Summer Palace, a cornerstone in the local Cantonese fine dining scene since 1982, proudly reopens its doors. Having welcomed generations of gourmands with its unwavering commitment to authenticity and excellence, it is now boldly transformed into a stage for contemporary, multi-sensory dining experiences that honour centuries of Chinese culinary and drinking culture principles while embracing innovation and sophistication.
Nestled within the iconic Conrad Singapore Orchard, Summer Palace exudes the serenity and quiet elegance befitting the doyenne of Cantonese cuisine. Drawing inspiration from its namesake in Beijing, it is the embodiment of imperial grandeur and refined traditions.
Summer Palace’s dedication to artistry and authenticity is directed by Executive Chef Liu Ching Hai. Hailing from Hong Kong heritage, Chef Liu has spent more than three decades deep-diving into the mastery of fine Cantonese cuisine. This journey has shaped a culinary ethos grounded in the timeless trifecta of 色香味(colour, aroma, and taste), an adage revered in Chinese culture.
Guided by this ethos, Executive Chef Liu leads a masterful team to elevate and redefine time-honoured classics, demonstrating their deep knowledge, technical expertise, and sincere passion. These include exquisitely handcrafted items from Dim Sum Chef Leong Kwok Sing and impeccably executed Peking duck, char siew, and other roast meats, all cooked using traditional open-flame techniques by seasoned specialists.
The menu—which includes a la carte dishes and tasting sets—changes with the seasons, ensuring peak freshness of ingredients and that every dish nourishes from within. The offerings are diverse, featuring flavourful double-boiled soups made with superior stock simmered for 12 hours with old hen and Jinghua ham, vibrant seafood dishes made with live produce delivered daily, and aromatic stir-fried dishes infused with the “dragon’s breath” in a cast iron wok specially forged in Hong Kong. Each dish highlights the millennia-old traditions of Cantonese cuisine, showcasing the chefs’ skill and dedication.
The new dining experience at Summer Palace features a beverage experience that is both rich in tradition and contemporary innovation. Led by a dedicated team of sommeliers and bartenders, guests are invited to discover and savour the flavours and aromas of fine Chinese teas and wines.
A tea-focused beverage programme that includes innovative tea-infused cocktails celebrates teas sourced from across China. A curated menu of “ The Classics”, “The Icons”, and “The Pinnacles” artfully presents the breadth and depth of Chinese tea; while tea sommelier Liu Tian expertly guides guests through this journey of discovery with a tableside tea ceremony.
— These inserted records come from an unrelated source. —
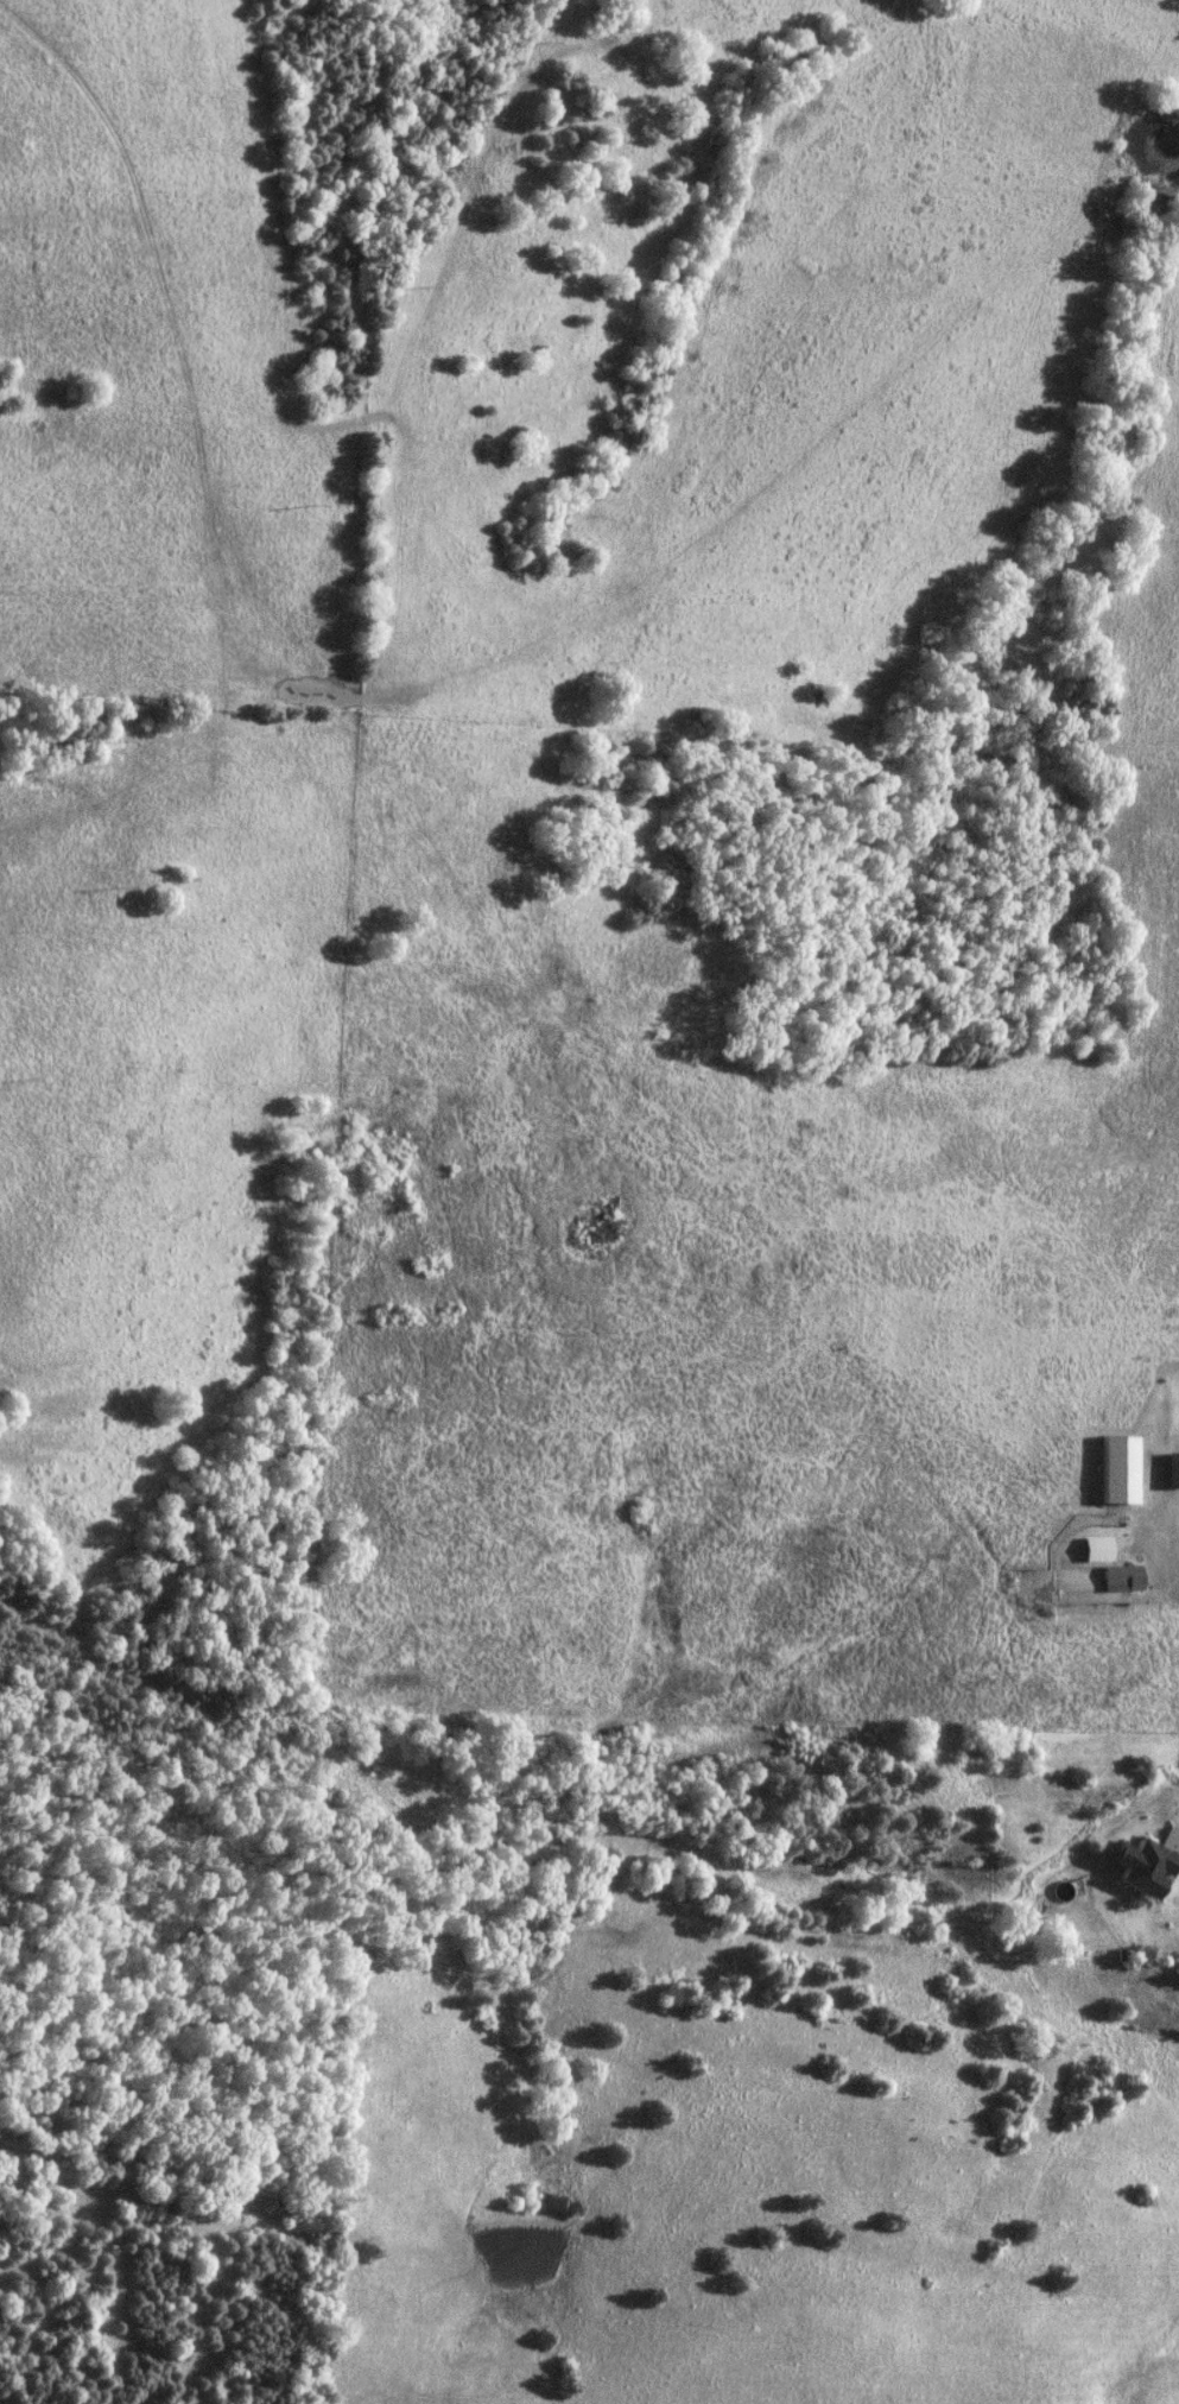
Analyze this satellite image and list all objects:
building: (1151, 1460)
building: (1115, 1469)
building: (1170, 1470)
road: (1161, 1526)
building: (1094, 1549)
building: (1095, 1578)
road: (1178, 1823)
building: (1132, 1868)

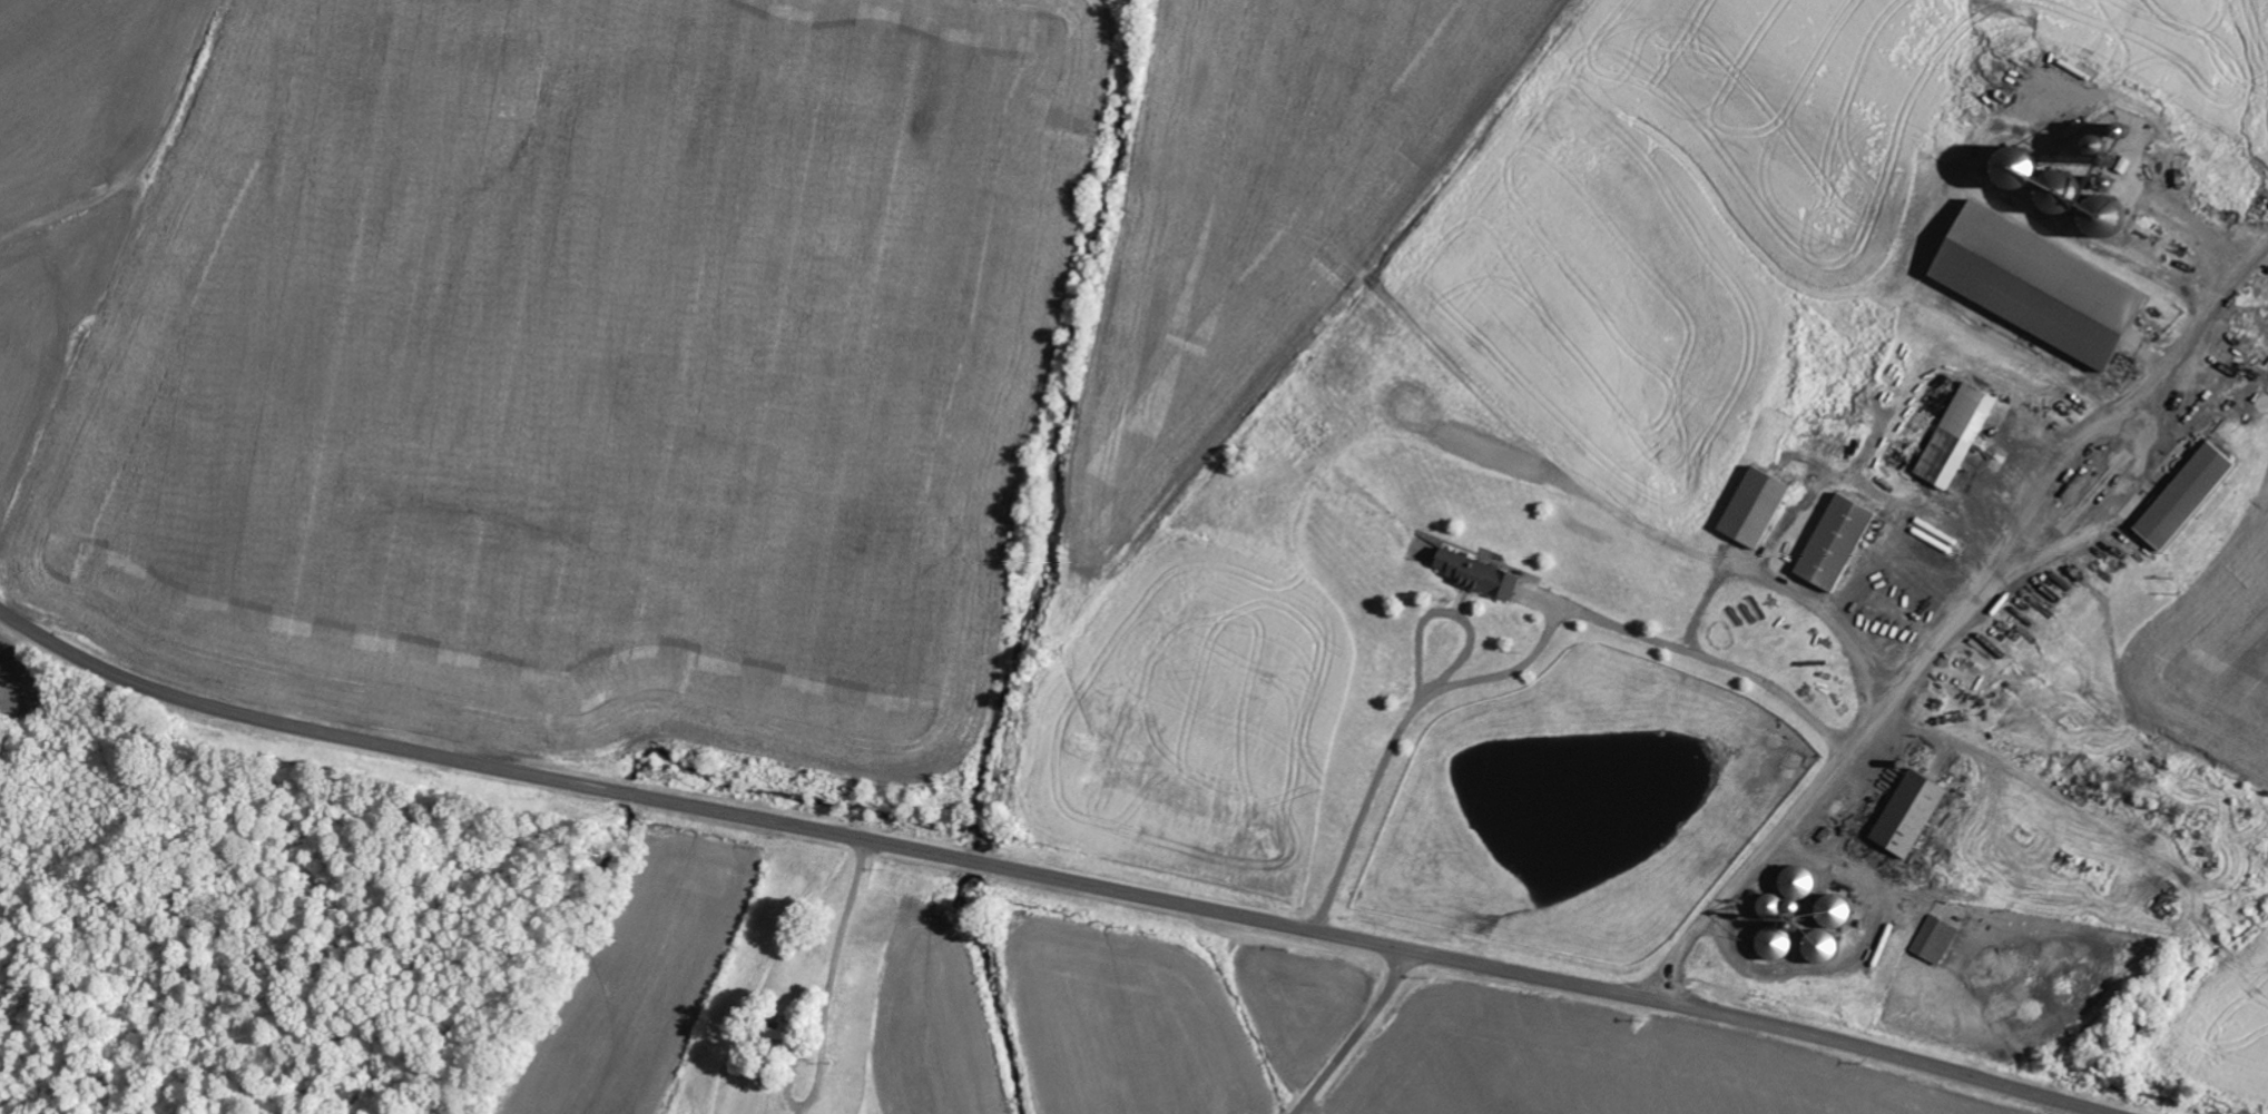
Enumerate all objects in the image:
building: (2049, 287)
building: (1963, 434)
building: (2192, 496)
building: (1761, 507)
building: (1842, 541)
building: (1484, 574)
road: (1945, 618)
building: (1917, 814)
road: (1048, 877)
building: (1806, 883)
building: (1781, 907)
building: (1839, 930)
building: (1940, 939)
building: (1785, 943)
road: (1358, 1034)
The Chinese tea-tail (tea-led cocktail) menu layers the tea programme. Highlights include the Summer Palace Martini – a signature served on a cocktail trolley tableside – which features Brass Lion Summer Palace Edition Gin, Dancong Oolong, Pomelo, White Peony Tea, and house-infused goji berry liqueur. The Tie Guan Yin Old Fashioned combines Rye Whiskey, homemade Tie Guan Yin Whisky, Drambuie, Calvados, and bitters for a smoky twist on the cocktail classic. The Dragon Milk Punch, inspired by Cantonese milk tea, blends Da Hong Pao Milk Tea with whiskey, orange, ginger syrup, rosé wine, and roselle.
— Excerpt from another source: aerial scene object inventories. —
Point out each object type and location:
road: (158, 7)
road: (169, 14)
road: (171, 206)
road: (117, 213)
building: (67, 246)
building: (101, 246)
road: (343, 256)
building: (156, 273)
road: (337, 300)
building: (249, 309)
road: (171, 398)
Alongside the tea-focused menus is an exceptional wine programme. Curated by Park90, the wine list showcases a selection of fine Chinese wines that explore the rich diversity and evolving excellence of Chinese viticulture. Celebrating the high-quality Chinese wines emerging both within China and internationally, the wine selection features boutique growers and artisanal vintners who prioritise quality over quantity, producing limited batches that capture the essence of their unique terroirs.